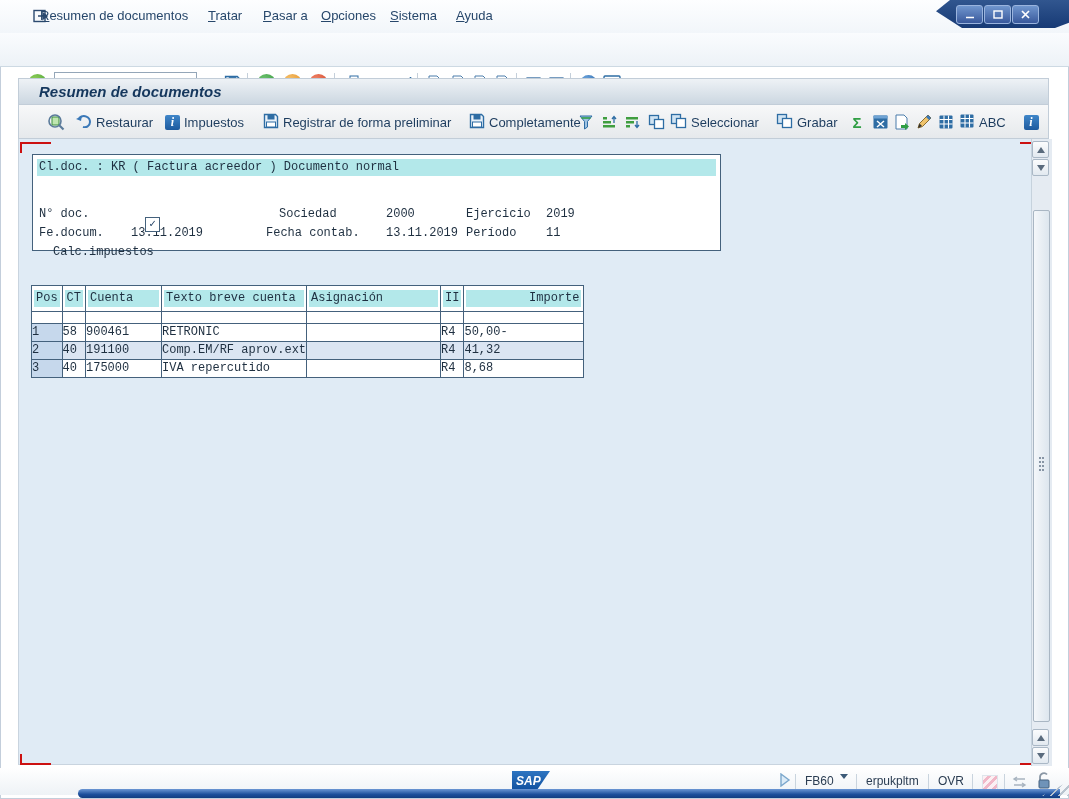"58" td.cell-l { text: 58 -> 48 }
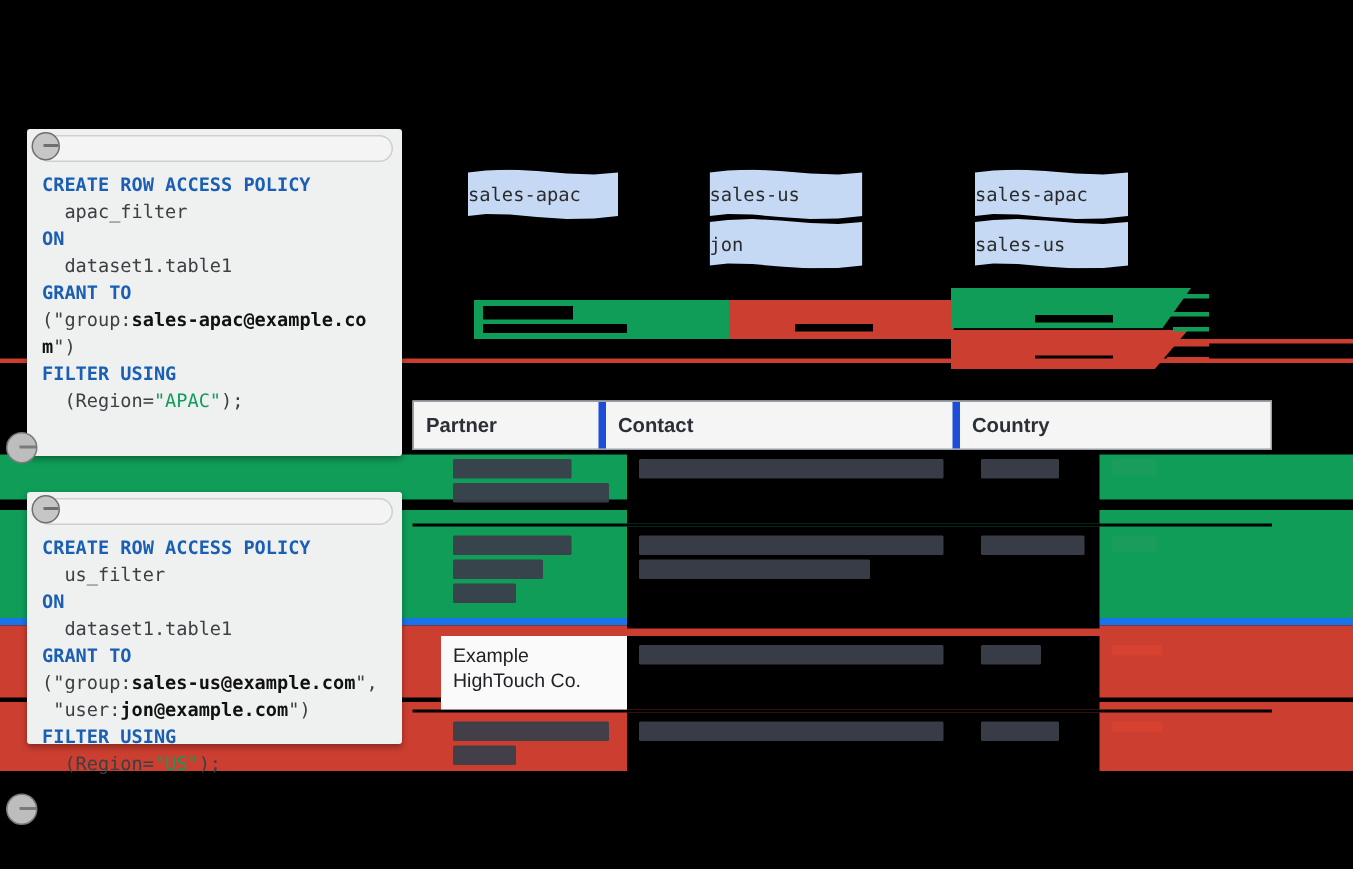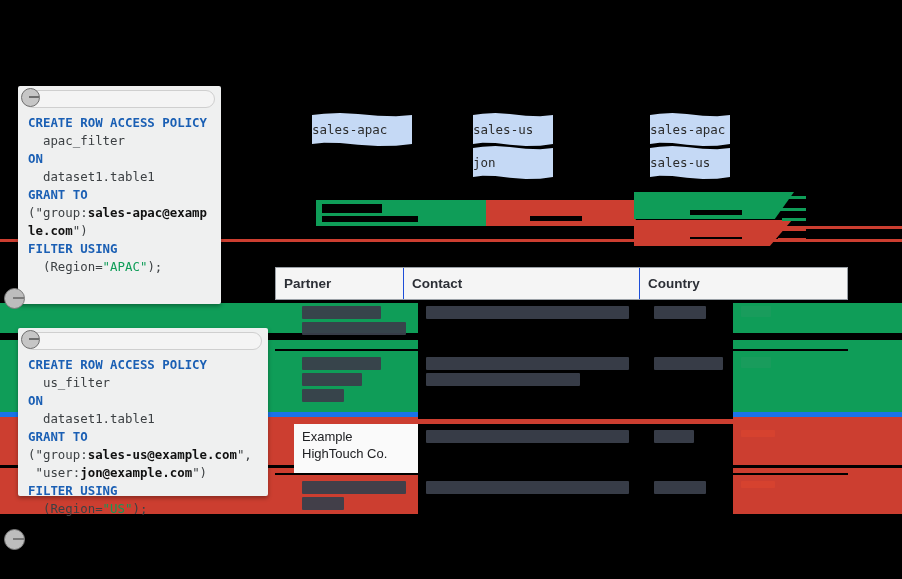"CREATE ROW ACCESS POLICY apac_filter" .card-a { width: 203px -> 250px }
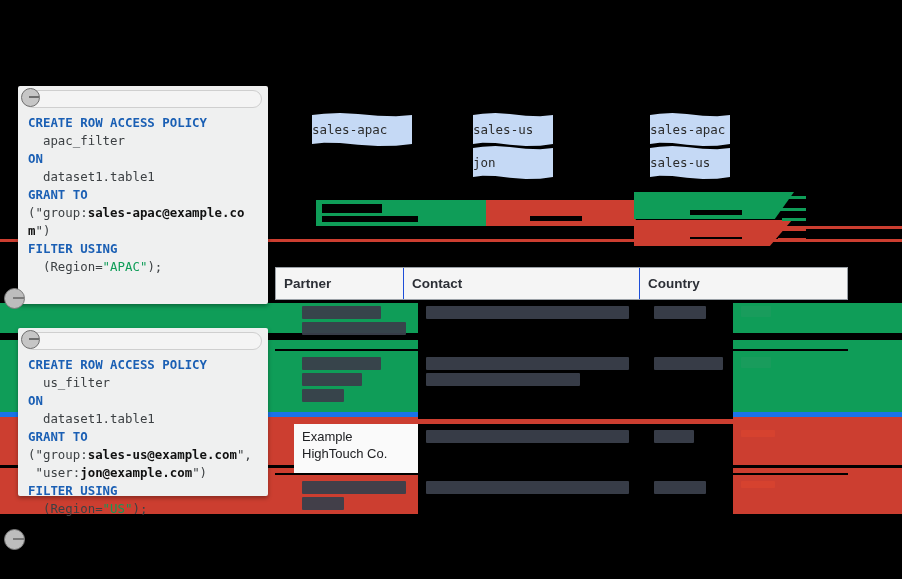"sales-us" .fg-2 .flag, .fg-3 .flag { width: 80px -> 102px }
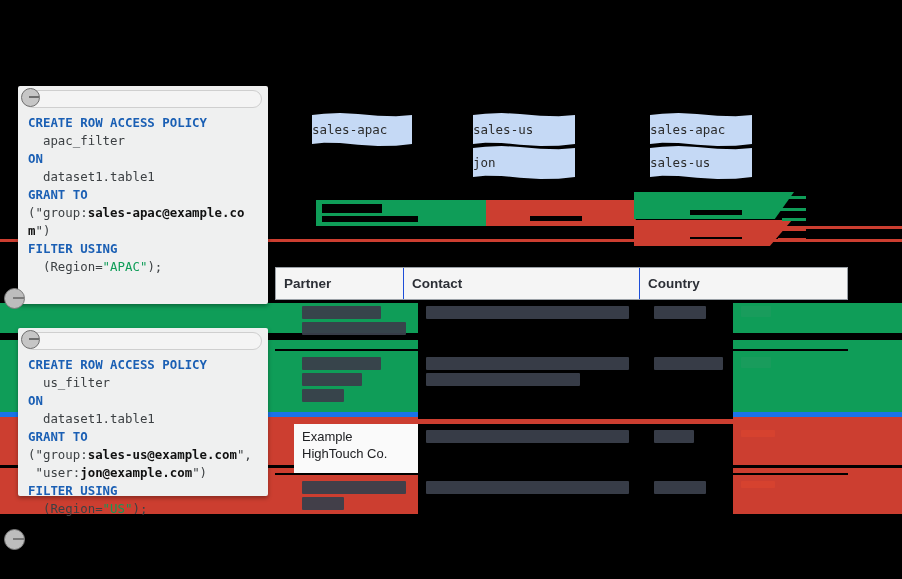"Partner" .th { border-right: 1px solid #1d4ed8 -> 5px solid #1d4ed8 }
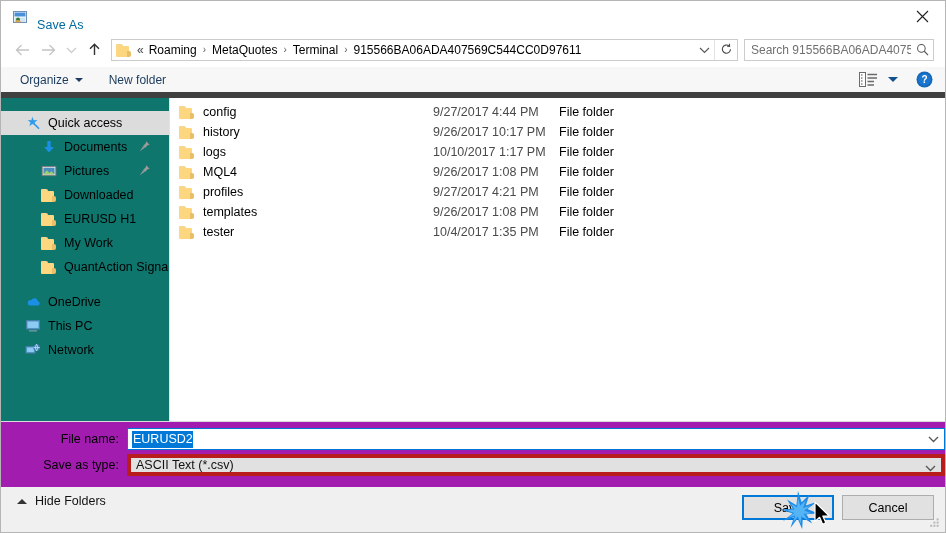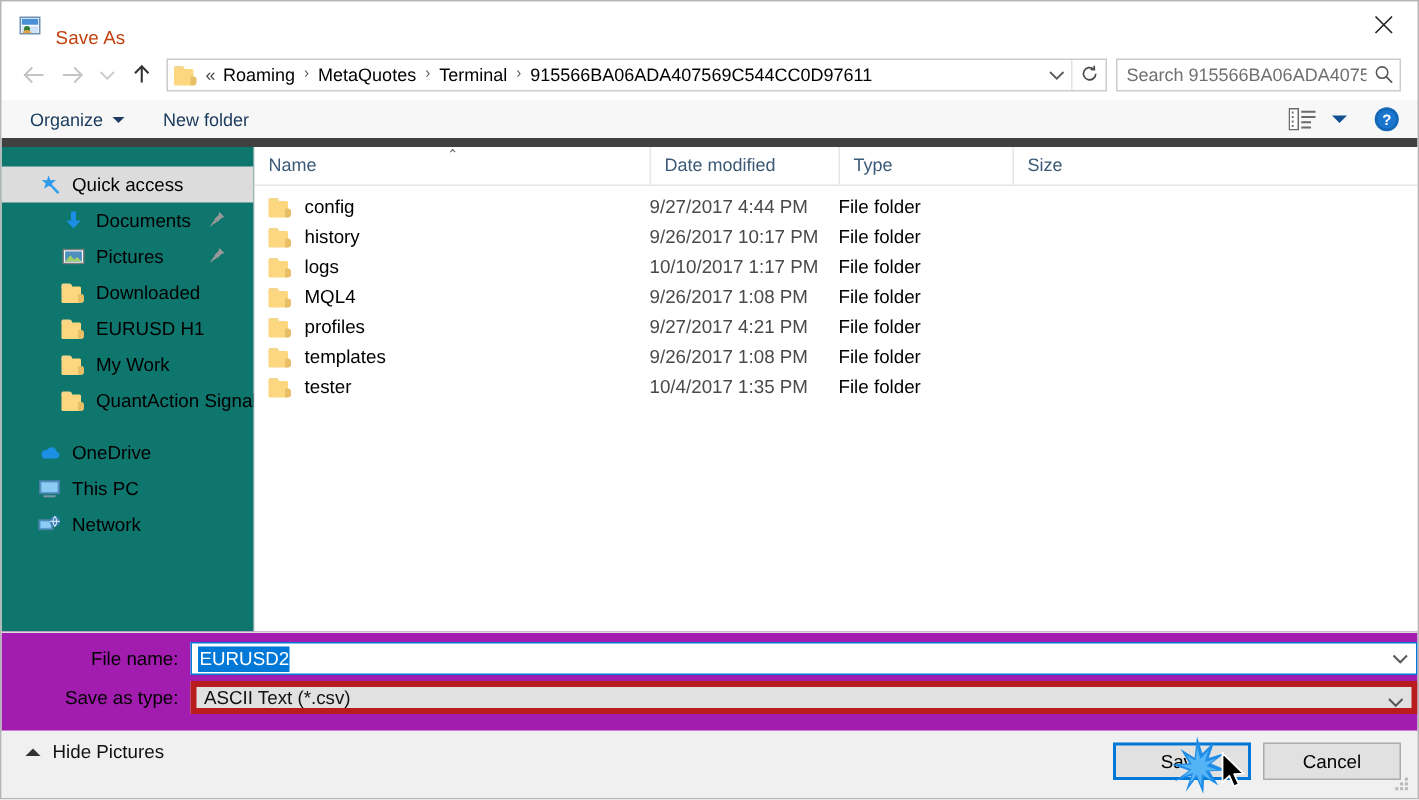"Save As" .title-text { color: #c2410c -> #0369a1 }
□ □ □ □ □ □ □
The result should be every line of the data, reproduced exactly, with the images removed.

■ WRITTEN RESPONSE
"58" td.cell-l { text: 58 -> 48 }
"CREATE ROW ACCESS POLICY apac_filter" .card-a { width: 203px -> 250px }
"sales-us" .fg-2 .flag, .fg-3 .flag { width: 80px -> 102px }
"Partner" .th { border-right: 1px solid #1d4ed8 -> 5px solid #1d4ed8 }
"Save As" .title-text { color: #c2410c -> #0369a1 }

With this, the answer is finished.